Once students are sufficiently adept at transcription, analysis, and transposition, I would assign them to compose an embellished version of the melodic line using the structurally important notes and related voice-leading as a guide (given in Figure 5 above). Giving them specific melodic parameters such as working with passing tones or appoggiaturas provides focus and direction. Depending on the skill level of the class, they can be given greater or lesser latitude in this pursuit. As in the previous activities, I would assign students to practice this new material in twelve keys.
Finally, I would assign students to improvise harmonically clear melodic content over the accompaniment. An appropriate first step would be to simply embellish the melody in real time. Basic parameters would be provided such as resolving the sixth in the cadential 6/4 to either the seventh or fifth as the V7 arrives.
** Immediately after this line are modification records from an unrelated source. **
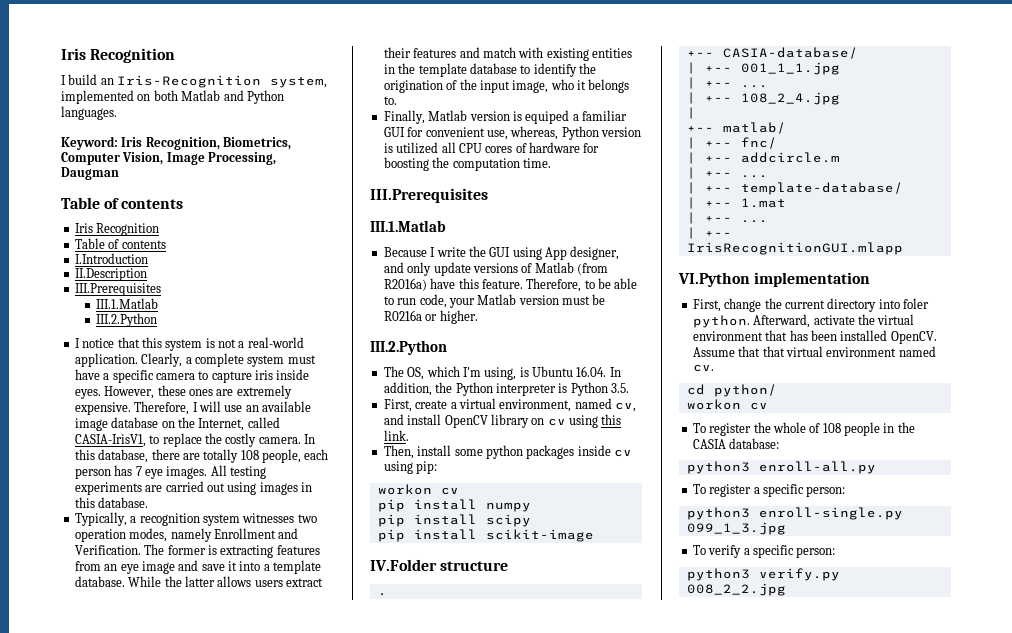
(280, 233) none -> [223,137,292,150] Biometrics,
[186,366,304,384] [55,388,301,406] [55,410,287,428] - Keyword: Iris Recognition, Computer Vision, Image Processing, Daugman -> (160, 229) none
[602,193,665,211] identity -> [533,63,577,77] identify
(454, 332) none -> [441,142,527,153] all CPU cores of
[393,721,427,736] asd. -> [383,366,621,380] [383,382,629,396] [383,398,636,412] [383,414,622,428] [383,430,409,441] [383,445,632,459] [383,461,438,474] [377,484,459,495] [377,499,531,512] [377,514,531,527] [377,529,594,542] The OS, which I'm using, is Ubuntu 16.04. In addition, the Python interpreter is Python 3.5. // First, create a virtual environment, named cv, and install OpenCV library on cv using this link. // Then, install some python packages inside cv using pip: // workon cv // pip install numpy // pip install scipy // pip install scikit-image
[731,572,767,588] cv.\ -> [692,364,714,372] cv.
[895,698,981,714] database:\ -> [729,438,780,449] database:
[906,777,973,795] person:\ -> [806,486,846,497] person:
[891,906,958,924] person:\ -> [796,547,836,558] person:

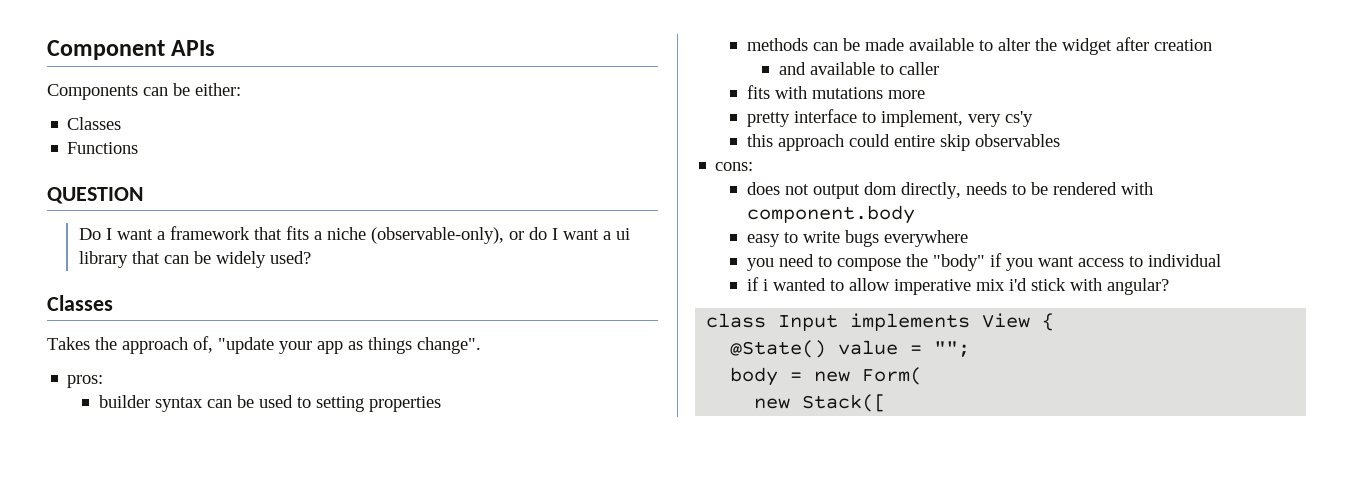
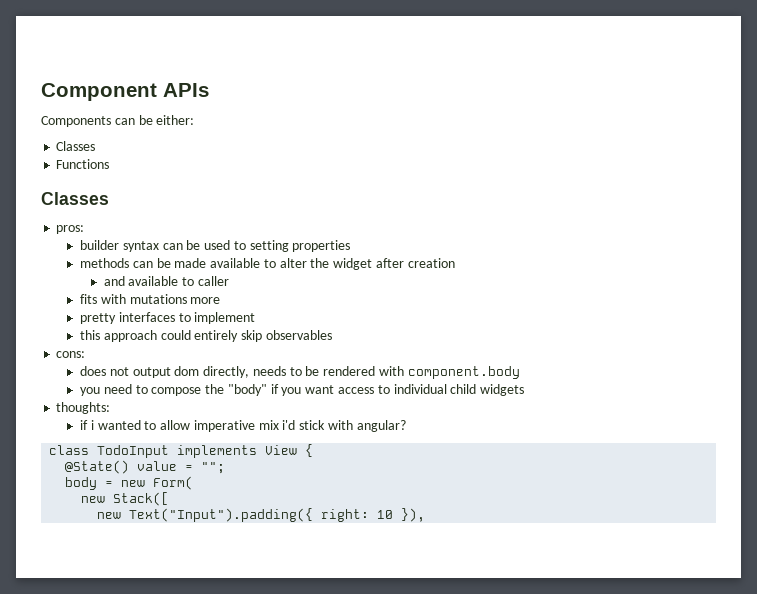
[47,187,143,204] [78,226,630,244] [78,251,311,268] [47,295,113,311] [47,336,481,354] QUESTION // Do I want a framework that fits a niche (observable-only), or do I want a ui library that can be widely used? // Classes // Takes the approach of, "update your app as things change". -> [41,192,109,205] Classes
[793,109,1033,127] interface to implement, very cs'y -> [118,312,256,324] interfaces to implement
[893,135,935,147] entire -> [194,330,239,342] entirely
[746,230,968,247] // easy to write bugs everywhere -> (520, 372) none
(1221, 260) none -> [450,384,525,396] [56,402,111,414] child widgets // thoughts:
[778,314,839,331] Input -> [97,445,170,458] TodoInput
(887, 403) none -> [97,508,426,522] // new Text("Input").padding({ right: 10 }),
As above, I would instruct inexperienced students to use particular melodic elements like passing or neighboring motion; students with more improvising experience and sufficient command of the harmony would be given more latitude. A basic looped audio accompaniment would be provided with Roman numeral notation as preparation for in-class improvisation. Depending on ability, I might assign other keys for improvisation and provide looped accompaniments for those as well.
Figure 7. Roman numeral notation for improvisation.
With limited time resources, it will not always be practical to incorporate all of the above, but a number of relevant benefits would come from including the core activities of transcribing the passage, memorizing its scale degrees and Roman numeral analysis, transposing the material to other keys, and applying it creatively through composition or improvisation. Students will have gained the ability to more quickly identify and construct the cadential 6/4 in various keys and reference their kinesthetic memory in moments of analytical doubt. They will also have an improved ability to recognize the cadential 6/4 aurally. Zooming out to a broader perspective, this kind of command over fundamental harmonic vocabulary and its melodic realization will facilitate subsequent analytical activities, like examining phrase structure and form, which often require harmonic analysis as a preliminary step.
Transcription–application pedagogy opens the door to more extended settings for improvisation in a music theory class. One of the many possibilities would be to supplement composition assignments—which are often a kind of final project for the semester—with an improvisation component. For example, if students were assigned to compose a piece with a modulating continuous-binary form, they could be provided scores and recordings of several such forms, and audio tracks which included only the harmonic accompaniment. Students would listen to the recordings and provide a basic Roman numeral analysis of each binary form. They would then use the notated scores and accompaniment tracks to first embellish the melody and then improvise new melodic content over the form. This would help students internalize formal conventions and prepare them aurally and intellectually for composition, and it would serve as a culmination of the transcription–application activities they had worked on throughout the semester. Other applications of improvisation might include a theme and variations approach using a familiar melody and harmonic progression, improvisation over an ostinato like a chaconne bass, or even using typical progressions drawn from jazz or popular music. When given appropriate harmonic and formal parameters, these exercises would go a long way towards reinforcing curricular content and skills.
These extended applications and the typical transcription–application activities together illustrate the many ways that this approach enables students to engage with theory both musically and intellectually. The method incorporates many domains, including aural skills, analysis, performance, composition, and improvisation, and it employs them to build students’ fluency in spelling chords, recognizing and constructing idiomatic chord progressions, and understanding the harmonic implications of melody. The method’s effectiveness in teaching theory and its potential to build musicianship make it a prime candidate for adoption in the theory classroom.